Scuba diving requires specialized equipment to ensure safety and comfort of the divers underwater. This leads to limitations due to the availability and cost of obtaining such equipment.

Trained professionals are needed to supervise therapy dives to ensure safety.

==Training==
Training as an Adaptive Support Diver is provided by PADI, with the claimed goal of increasing awareness of diver's varying abilities and techniques applicable when diving with a buddy with a disability. The specialty training has prerequisites of Freediver or Open Water Diver certification and current Emergency First Response primary and secondary care certification. Adequate buoyancy control and trim skills are also recommended.
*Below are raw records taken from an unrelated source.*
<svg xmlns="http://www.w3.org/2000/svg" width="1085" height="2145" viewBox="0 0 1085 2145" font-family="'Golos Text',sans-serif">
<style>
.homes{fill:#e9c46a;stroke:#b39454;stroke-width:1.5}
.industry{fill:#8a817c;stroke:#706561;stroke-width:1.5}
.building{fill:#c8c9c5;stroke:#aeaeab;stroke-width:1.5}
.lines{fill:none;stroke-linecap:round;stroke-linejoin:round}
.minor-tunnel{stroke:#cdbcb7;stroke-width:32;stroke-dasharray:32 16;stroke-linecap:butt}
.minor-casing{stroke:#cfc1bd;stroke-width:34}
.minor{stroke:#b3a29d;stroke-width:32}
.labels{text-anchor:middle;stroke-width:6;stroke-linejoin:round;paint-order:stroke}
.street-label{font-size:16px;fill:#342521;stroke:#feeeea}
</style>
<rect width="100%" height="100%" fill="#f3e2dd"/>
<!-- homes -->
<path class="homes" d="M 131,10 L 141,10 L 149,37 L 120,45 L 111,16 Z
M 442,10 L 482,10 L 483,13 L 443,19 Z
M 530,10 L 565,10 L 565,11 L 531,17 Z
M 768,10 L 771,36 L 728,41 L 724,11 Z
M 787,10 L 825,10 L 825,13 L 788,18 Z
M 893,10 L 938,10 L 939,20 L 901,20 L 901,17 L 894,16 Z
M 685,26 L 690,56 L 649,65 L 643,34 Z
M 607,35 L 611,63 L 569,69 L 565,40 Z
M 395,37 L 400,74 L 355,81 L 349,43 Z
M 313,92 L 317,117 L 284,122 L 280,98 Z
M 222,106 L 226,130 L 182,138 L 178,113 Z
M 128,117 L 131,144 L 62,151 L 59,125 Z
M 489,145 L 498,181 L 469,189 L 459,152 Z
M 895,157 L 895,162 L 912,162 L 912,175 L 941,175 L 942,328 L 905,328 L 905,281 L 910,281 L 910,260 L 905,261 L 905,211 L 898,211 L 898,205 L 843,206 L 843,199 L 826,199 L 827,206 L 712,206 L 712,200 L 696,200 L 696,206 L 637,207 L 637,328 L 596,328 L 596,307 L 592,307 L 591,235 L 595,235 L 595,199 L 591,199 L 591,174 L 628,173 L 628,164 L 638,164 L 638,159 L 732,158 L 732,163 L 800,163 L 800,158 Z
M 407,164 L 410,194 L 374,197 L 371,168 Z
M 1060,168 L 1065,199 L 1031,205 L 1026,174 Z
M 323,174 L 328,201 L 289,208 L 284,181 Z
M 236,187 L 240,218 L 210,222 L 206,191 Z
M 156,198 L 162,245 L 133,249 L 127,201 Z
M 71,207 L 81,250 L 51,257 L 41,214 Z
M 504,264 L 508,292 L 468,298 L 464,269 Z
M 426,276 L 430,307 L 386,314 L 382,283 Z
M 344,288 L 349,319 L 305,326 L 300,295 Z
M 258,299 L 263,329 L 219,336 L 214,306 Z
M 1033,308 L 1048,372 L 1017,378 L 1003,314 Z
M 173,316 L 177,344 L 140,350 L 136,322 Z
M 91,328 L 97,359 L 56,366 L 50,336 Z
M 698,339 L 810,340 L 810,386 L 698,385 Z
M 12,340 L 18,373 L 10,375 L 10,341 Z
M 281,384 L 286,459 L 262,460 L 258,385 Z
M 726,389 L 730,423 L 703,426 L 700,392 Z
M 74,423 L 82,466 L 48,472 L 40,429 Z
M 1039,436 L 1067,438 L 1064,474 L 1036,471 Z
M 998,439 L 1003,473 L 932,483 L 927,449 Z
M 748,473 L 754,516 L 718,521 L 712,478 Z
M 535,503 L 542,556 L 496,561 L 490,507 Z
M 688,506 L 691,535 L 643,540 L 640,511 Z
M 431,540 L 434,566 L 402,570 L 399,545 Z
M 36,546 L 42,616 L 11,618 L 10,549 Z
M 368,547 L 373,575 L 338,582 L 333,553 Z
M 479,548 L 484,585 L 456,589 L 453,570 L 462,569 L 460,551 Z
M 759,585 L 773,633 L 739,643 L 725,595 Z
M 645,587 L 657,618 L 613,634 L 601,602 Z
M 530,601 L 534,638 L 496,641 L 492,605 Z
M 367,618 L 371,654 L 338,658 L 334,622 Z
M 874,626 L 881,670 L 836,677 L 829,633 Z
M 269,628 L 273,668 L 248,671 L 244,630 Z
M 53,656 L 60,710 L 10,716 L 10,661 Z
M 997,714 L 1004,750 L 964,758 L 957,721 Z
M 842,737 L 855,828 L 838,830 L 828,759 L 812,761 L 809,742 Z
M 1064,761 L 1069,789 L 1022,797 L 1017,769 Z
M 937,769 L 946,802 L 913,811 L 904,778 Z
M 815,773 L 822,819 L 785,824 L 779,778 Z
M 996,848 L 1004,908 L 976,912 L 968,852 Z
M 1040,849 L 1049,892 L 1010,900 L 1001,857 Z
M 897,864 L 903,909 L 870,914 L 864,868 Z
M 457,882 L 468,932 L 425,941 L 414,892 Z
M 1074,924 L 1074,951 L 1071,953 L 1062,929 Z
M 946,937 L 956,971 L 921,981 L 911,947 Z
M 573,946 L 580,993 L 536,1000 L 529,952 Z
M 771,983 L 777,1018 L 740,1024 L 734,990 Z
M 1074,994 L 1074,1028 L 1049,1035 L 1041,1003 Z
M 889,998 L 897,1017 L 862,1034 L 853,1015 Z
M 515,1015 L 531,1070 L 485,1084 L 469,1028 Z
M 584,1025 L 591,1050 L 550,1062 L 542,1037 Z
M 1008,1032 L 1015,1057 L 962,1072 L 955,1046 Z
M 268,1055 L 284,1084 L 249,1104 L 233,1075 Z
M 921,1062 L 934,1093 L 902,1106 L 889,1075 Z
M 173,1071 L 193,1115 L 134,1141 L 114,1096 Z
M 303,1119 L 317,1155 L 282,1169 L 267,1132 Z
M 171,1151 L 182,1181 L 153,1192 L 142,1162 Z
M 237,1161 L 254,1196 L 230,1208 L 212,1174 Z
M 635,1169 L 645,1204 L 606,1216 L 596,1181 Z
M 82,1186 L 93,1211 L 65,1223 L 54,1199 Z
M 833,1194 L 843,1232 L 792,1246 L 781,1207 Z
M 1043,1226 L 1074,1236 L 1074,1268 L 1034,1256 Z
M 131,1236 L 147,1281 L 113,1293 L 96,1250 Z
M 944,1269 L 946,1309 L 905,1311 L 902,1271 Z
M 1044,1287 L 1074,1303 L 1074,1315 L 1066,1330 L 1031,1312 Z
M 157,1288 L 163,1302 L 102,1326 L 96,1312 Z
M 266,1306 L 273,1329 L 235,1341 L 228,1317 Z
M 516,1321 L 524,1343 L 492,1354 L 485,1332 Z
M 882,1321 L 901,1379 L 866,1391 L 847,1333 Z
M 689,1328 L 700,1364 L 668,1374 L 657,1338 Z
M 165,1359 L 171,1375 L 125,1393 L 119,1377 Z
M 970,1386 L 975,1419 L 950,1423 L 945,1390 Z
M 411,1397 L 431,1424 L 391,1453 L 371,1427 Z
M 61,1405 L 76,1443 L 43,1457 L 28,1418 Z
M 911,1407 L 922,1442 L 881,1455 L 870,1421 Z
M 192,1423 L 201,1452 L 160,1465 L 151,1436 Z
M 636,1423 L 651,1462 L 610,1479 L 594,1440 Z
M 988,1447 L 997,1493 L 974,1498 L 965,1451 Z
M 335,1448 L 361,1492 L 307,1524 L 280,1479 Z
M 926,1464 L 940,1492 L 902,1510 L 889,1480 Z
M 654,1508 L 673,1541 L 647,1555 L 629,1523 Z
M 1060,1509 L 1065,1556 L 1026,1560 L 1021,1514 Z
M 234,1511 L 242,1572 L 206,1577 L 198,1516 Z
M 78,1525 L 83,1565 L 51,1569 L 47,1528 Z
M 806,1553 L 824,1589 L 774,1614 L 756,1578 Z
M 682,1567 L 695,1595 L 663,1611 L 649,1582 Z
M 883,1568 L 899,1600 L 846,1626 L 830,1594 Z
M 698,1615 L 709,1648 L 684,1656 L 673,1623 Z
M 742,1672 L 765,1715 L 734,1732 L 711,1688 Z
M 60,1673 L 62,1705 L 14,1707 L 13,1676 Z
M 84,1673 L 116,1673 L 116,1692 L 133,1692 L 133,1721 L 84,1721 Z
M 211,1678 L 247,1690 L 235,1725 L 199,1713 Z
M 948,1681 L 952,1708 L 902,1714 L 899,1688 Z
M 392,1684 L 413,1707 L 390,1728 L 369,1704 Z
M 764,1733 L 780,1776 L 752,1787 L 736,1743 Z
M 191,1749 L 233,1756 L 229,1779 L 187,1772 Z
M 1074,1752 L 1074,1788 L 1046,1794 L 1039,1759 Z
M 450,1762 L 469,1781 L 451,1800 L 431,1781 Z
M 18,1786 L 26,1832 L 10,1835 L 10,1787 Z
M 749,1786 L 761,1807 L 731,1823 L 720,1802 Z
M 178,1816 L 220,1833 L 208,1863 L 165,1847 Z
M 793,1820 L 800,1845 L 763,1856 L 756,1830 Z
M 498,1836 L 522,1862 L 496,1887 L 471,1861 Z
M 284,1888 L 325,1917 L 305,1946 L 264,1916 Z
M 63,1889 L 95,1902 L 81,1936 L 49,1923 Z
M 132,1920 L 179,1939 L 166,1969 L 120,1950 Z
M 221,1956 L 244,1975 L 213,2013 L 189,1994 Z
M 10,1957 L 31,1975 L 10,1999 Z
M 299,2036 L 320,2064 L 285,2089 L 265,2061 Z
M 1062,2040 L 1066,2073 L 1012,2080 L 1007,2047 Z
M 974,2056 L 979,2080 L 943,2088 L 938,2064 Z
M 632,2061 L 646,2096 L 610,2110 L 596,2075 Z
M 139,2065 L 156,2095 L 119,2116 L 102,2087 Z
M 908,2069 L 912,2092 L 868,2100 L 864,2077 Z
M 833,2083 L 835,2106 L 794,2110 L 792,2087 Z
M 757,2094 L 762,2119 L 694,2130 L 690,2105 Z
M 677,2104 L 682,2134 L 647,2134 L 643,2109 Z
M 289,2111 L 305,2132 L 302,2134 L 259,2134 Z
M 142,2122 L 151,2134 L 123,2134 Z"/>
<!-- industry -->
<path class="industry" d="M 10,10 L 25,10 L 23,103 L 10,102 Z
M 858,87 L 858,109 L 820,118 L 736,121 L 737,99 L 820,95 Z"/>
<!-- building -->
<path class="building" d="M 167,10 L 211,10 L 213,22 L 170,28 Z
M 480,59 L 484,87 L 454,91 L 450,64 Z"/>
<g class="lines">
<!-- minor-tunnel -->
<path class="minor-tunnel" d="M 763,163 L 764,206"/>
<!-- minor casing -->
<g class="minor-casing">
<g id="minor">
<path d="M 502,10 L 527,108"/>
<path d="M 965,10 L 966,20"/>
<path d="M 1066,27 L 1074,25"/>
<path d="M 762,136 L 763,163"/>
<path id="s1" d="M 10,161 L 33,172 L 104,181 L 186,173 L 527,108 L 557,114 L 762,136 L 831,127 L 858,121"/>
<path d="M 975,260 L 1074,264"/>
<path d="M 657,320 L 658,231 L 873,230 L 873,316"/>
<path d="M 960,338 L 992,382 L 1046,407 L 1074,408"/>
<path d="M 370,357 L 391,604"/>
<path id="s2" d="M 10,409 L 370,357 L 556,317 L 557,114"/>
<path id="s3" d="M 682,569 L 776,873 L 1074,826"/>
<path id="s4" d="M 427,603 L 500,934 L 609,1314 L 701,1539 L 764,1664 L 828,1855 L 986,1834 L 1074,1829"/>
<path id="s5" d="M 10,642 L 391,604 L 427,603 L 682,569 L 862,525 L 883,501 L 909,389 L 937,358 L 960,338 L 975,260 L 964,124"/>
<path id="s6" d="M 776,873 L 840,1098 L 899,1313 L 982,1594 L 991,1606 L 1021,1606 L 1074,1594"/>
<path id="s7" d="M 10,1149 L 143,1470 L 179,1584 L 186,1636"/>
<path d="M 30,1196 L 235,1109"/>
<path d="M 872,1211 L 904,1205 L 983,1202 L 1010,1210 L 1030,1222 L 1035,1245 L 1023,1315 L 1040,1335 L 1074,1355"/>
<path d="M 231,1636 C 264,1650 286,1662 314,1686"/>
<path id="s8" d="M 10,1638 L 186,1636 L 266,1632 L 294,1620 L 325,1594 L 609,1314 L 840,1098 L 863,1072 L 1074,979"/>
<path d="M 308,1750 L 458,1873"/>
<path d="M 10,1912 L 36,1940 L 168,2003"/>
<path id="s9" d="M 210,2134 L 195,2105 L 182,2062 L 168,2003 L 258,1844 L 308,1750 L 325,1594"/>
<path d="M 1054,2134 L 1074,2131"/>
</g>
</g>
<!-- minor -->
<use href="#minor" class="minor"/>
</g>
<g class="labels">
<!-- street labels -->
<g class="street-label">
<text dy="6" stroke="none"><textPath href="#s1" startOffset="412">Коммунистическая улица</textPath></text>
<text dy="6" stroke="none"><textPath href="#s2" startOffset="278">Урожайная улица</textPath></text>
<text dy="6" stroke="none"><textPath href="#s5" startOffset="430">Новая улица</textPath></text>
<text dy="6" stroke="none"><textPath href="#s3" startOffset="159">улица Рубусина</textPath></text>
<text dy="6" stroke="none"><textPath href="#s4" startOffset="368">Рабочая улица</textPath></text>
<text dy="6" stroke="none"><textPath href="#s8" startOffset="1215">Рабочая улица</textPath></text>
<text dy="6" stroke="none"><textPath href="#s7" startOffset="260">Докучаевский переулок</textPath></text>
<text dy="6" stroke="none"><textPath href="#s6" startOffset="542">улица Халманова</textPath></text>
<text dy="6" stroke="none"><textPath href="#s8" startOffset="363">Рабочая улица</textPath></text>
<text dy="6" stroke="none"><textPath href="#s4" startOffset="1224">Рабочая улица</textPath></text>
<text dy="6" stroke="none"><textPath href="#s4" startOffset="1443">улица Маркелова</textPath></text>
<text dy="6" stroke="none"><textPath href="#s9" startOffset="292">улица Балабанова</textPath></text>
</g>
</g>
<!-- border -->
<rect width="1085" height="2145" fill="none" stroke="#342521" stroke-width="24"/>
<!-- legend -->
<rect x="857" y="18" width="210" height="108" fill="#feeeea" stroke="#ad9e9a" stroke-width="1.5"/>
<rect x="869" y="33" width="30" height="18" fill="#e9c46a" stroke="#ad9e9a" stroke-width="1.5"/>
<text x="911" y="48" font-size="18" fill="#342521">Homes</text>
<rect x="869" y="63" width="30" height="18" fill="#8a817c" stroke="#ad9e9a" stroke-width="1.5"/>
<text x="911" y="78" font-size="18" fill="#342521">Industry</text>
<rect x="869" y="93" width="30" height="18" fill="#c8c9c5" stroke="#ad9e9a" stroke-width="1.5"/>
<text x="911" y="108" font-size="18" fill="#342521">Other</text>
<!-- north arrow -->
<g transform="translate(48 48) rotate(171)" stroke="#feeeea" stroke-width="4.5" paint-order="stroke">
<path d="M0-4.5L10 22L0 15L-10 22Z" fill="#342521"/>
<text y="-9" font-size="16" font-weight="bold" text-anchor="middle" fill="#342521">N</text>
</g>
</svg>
=== Specialized training ===
Bathysmed training is intended for certified scuba diving instructors seeking to acquire specific competencies in guiding divers engaged in mental health and well-being programs. The curriculum follows a structured framework combining theoretical and practical instruction, including stress physiology, emotional regulation, neuroscience of meditation, and techniques derived from Caycedian sophrology and sports mental coaching applied to the underwater environment. The training emphasizes protocol standardization, participant safety, ethical considerations, and adaptation of exercises to individual psychophysiological capacities. Instructors who complete the training are qualified to deliver Bathysmed sessions in confined water or open water settings, as a complementary approach alongside conventional medical or psychological care.